- Kategori
- Siyaset
Siyasetin iki yüzlü dişlisi

Siyaset rakip istemiyor.
Bir parti genel başkan yardımcısının kahvede iki vatandaşın sohbeti gibi konuşamayacağını öğrenmesi ve bilmesi gerektiğinin eleştirilerinin ötesinde gösterilen sert tepkiler Türk siyasetinin rakip istemediğinin göstergesi.
Süheyl Batum olayı, diğer yandan Türk siyasetine girmenin aniden olamayacağı, belli bir çıraklık, kalfalık sonra da ustalık devresinin geçmesi dersini veriyor.
Kurum ve bireyleri eleştirmenin ölçüsünün ayarını bilmiyorsanız milletvekili olmanız ve dokunulmazlık zırhına bürünmeniz halinde, yasalar, sizi adli soruşturma ve kovuşturmalardan koruyabiliyor.
Demokrasilerde konuşma ve düşünceleri açıklama özgürlüğü bize benzer ülkelerde hem konuşan hem de dinleyen yönünden her zaman topal aksak gidiyor.
Özgürlük, güç ve kuvvetten yana. Gücünüz ve kuvvetiniz yerinde ve etkili değilse karton kutu gibi buruşturulup atılabilirsiniz.
İfade edeceğiniz düşüncelerinizi yerine ve zamanına göre konuşma beceriniz yoksa, kimi zaman yatma saklanma, kimi zaman dönme veya çark etme, kimi zaman da inkar etme ya da işi pişkinliğe vurup savuşturma yöntemlerini kullanabilirsiniz.
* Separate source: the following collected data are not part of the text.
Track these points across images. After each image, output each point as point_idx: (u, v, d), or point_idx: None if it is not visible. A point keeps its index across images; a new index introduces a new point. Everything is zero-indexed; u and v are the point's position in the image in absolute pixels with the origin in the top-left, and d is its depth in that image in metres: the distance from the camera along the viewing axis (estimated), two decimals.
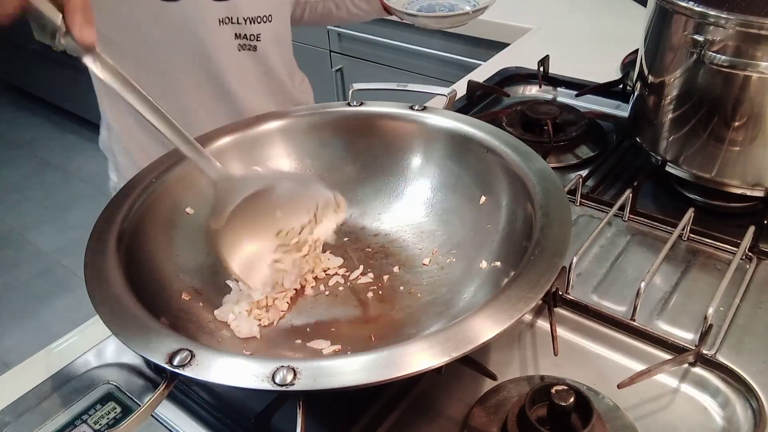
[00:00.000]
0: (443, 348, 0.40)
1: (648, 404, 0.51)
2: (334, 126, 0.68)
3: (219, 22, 0.78)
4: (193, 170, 0.62)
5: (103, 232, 0.52)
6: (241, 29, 0.80)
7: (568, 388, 0.44)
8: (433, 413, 0.51)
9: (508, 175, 0.58)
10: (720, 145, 0.65)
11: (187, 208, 0.60)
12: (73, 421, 0.51)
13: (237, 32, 0.80)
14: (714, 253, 0.65)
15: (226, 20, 0.78)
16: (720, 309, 0.57)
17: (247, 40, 0.81)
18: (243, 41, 0.81)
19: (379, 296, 0.58)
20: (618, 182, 0.78)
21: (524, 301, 0.42)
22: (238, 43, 0.81)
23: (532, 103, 0.89)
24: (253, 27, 0.81)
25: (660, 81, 0.69)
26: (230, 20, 0.79)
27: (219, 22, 0.78)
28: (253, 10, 0.80)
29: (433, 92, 0.74)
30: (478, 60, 1.32)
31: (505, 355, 0.56)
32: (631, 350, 0.55)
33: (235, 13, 0.79)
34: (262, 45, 0.83)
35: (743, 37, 0.59)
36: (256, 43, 0.82)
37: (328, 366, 0.40)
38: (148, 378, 0.54)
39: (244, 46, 0.82)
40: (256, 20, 0.81)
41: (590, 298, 0.60)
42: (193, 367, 0.40)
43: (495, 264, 0.55)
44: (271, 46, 0.84)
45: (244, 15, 0.80)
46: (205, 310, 0.55)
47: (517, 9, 1.40)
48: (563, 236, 0.48)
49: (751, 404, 0.49)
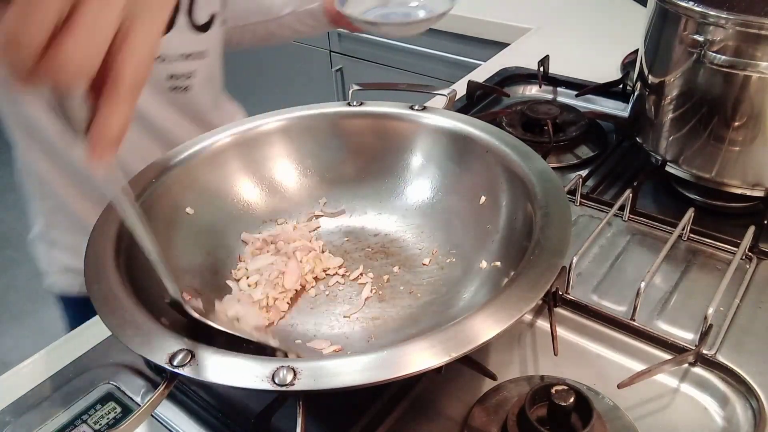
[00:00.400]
0: (443, 348, 0.40)
1: (648, 404, 0.51)
2: (334, 126, 0.68)
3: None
4: (193, 170, 0.62)
5: (104, 232, 0.52)
6: (173, 68, 0.72)
7: (568, 388, 0.44)
8: (433, 413, 0.51)
9: (508, 175, 0.58)
10: (720, 145, 0.65)
11: (187, 208, 0.60)
12: (73, 421, 0.51)
13: (170, 73, 0.72)
14: (714, 253, 0.65)
15: (156, 59, 0.69)
16: (720, 309, 0.57)
17: (179, 80, 0.73)
18: (174, 82, 0.73)
19: (379, 296, 0.58)
20: (618, 182, 0.78)
21: (524, 301, 0.42)
22: (169, 85, 0.73)
23: (532, 103, 0.89)
24: (186, 64, 0.73)
25: (660, 81, 0.69)
26: (161, 59, 0.71)
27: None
28: (186, 46, 0.72)
29: (433, 92, 0.74)
30: (478, 60, 1.32)
31: (505, 355, 0.56)
32: (631, 350, 0.55)
33: (168, 50, 0.71)
34: (193, 84, 0.75)
35: (743, 37, 0.59)
36: (187, 82, 0.74)
37: (328, 366, 0.40)
38: (148, 378, 0.54)
39: (175, 88, 0.74)
40: (190, 57, 0.73)
41: (590, 298, 0.60)
42: (193, 367, 0.40)
43: (495, 264, 0.55)
44: (204, 85, 0.77)
45: (178, 52, 0.72)
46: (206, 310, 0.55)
47: (517, 9, 1.40)
48: (563, 236, 0.48)
49: (751, 404, 0.49)
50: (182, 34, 0.71)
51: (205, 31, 0.74)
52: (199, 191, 0.62)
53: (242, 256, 0.62)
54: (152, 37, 0.31)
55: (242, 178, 0.65)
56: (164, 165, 0.60)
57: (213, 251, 0.60)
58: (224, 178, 0.64)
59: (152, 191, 0.57)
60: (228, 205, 0.64)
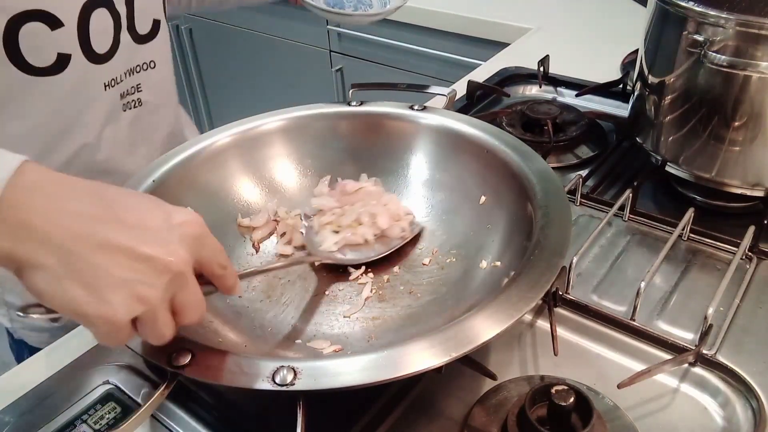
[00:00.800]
0: (443, 348, 0.40)
1: (648, 404, 0.51)
2: (334, 126, 0.68)
3: (104, 86, 0.68)
4: (193, 170, 0.62)
5: None
6: (122, 87, 0.70)
7: (568, 388, 0.44)
8: (433, 413, 0.51)
9: (508, 175, 0.58)
10: (720, 145, 0.65)
11: (187, 208, 0.60)
12: (73, 421, 0.51)
13: (121, 92, 0.71)
14: (714, 253, 0.65)
15: (111, 83, 0.68)
16: (720, 309, 0.57)
17: (129, 96, 0.72)
18: (126, 99, 0.71)
19: (379, 296, 0.58)
20: (618, 182, 0.78)
21: (524, 301, 0.43)
22: (122, 103, 0.71)
23: (532, 103, 0.89)
24: (133, 79, 0.71)
25: (660, 81, 0.69)
26: (115, 81, 0.69)
27: (104, 87, 0.68)
28: (132, 60, 0.71)
29: (433, 92, 0.74)
30: (478, 60, 1.32)
31: (505, 355, 0.56)
32: (631, 350, 0.55)
33: (116, 72, 0.69)
34: (144, 96, 0.73)
35: (743, 37, 0.59)
36: (137, 96, 0.72)
37: (328, 366, 0.40)
38: (148, 378, 0.54)
39: (127, 104, 0.72)
40: (135, 70, 0.71)
41: (590, 298, 0.60)
42: (193, 367, 0.40)
43: (495, 264, 0.55)
44: (156, 95, 0.75)
45: (125, 68, 0.70)
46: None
47: (517, 9, 1.40)
48: (563, 236, 0.48)
49: (751, 404, 0.49)
50: (127, 52, 0.69)
51: (150, 40, 0.72)
52: (199, 191, 0.62)
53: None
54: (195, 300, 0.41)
55: (242, 178, 0.65)
56: (164, 165, 0.60)
57: None
58: (224, 178, 0.64)
59: (152, 191, 0.57)
60: (228, 205, 0.64)
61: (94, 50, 0.65)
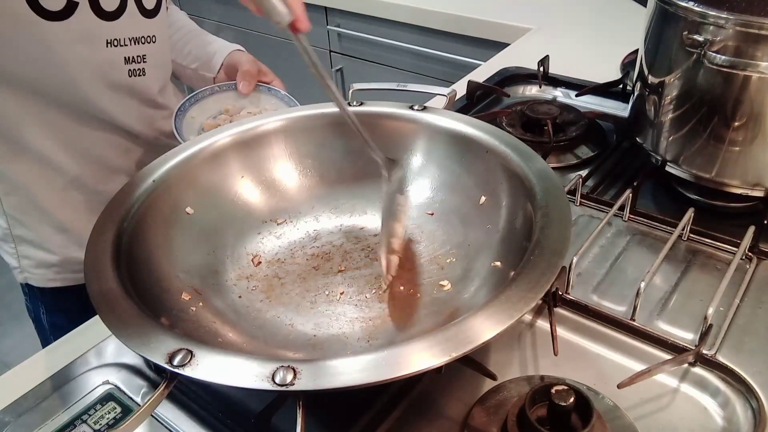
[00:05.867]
0: (443, 348, 0.40)
1: (648, 404, 0.51)
2: (334, 126, 0.68)
3: (107, 43, 0.73)
4: (193, 170, 0.62)
5: (104, 231, 0.52)
6: (127, 51, 0.75)
7: (568, 388, 0.44)
8: (433, 413, 0.51)
9: (508, 175, 0.58)
10: (720, 145, 0.65)
11: (187, 208, 0.60)
12: (73, 421, 0.51)
13: (125, 55, 0.75)
14: (714, 253, 0.65)
15: (114, 42, 0.73)
16: (720, 309, 0.57)
17: (134, 63, 0.76)
18: (130, 66, 0.76)
19: (379, 296, 0.58)
20: (618, 182, 0.78)
21: (524, 301, 0.42)
22: (127, 69, 0.76)
23: (532, 103, 0.89)
24: (138, 48, 0.76)
25: (660, 81, 0.69)
26: (116, 44, 0.74)
27: (107, 43, 0.73)
28: (136, 30, 0.76)
29: (433, 92, 0.74)
30: (478, 60, 1.32)
31: (505, 355, 0.56)
32: (631, 350, 0.55)
33: (121, 34, 0.74)
34: (147, 68, 0.78)
35: (743, 37, 0.59)
36: (142, 65, 0.77)
37: (328, 366, 0.40)
38: (148, 378, 0.54)
39: (133, 72, 0.77)
40: (140, 41, 0.76)
41: (590, 298, 0.60)
42: (193, 367, 0.40)
43: (495, 264, 0.55)
44: (156, 68, 0.80)
45: (130, 35, 0.75)
46: (205, 310, 0.55)
47: (517, 9, 1.40)
48: (563, 236, 0.48)
49: (751, 404, 0.49)
50: (132, 19, 0.75)
51: (153, 16, 0.78)
52: (199, 191, 0.62)
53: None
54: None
55: (242, 178, 0.65)
56: (164, 165, 0.60)
57: (213, 251, 0.60)
58: (224, 178, 0.64)
59: (152, 191, 0.57)
60: (228, 205, 0.64)
61: (101, 6, 0.71)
Eğer bu yöntemleri kullanmayı kavramışsanız başta argo olmak üzere küfürler de savurabilirsiniz. Bu yöntemleri bilmiyorsanız Türkiye’de siyaset yapmak veya politikacılığa soyunmak zor.
Merhum Erdal İnönü niçin istifa etmişti? Türk siyaset seviyesine ayak uyduramadığı için.
Siyasetin iki yüzlü dişlisi çarkına uymayanları siyaset fırlatıp atıyor.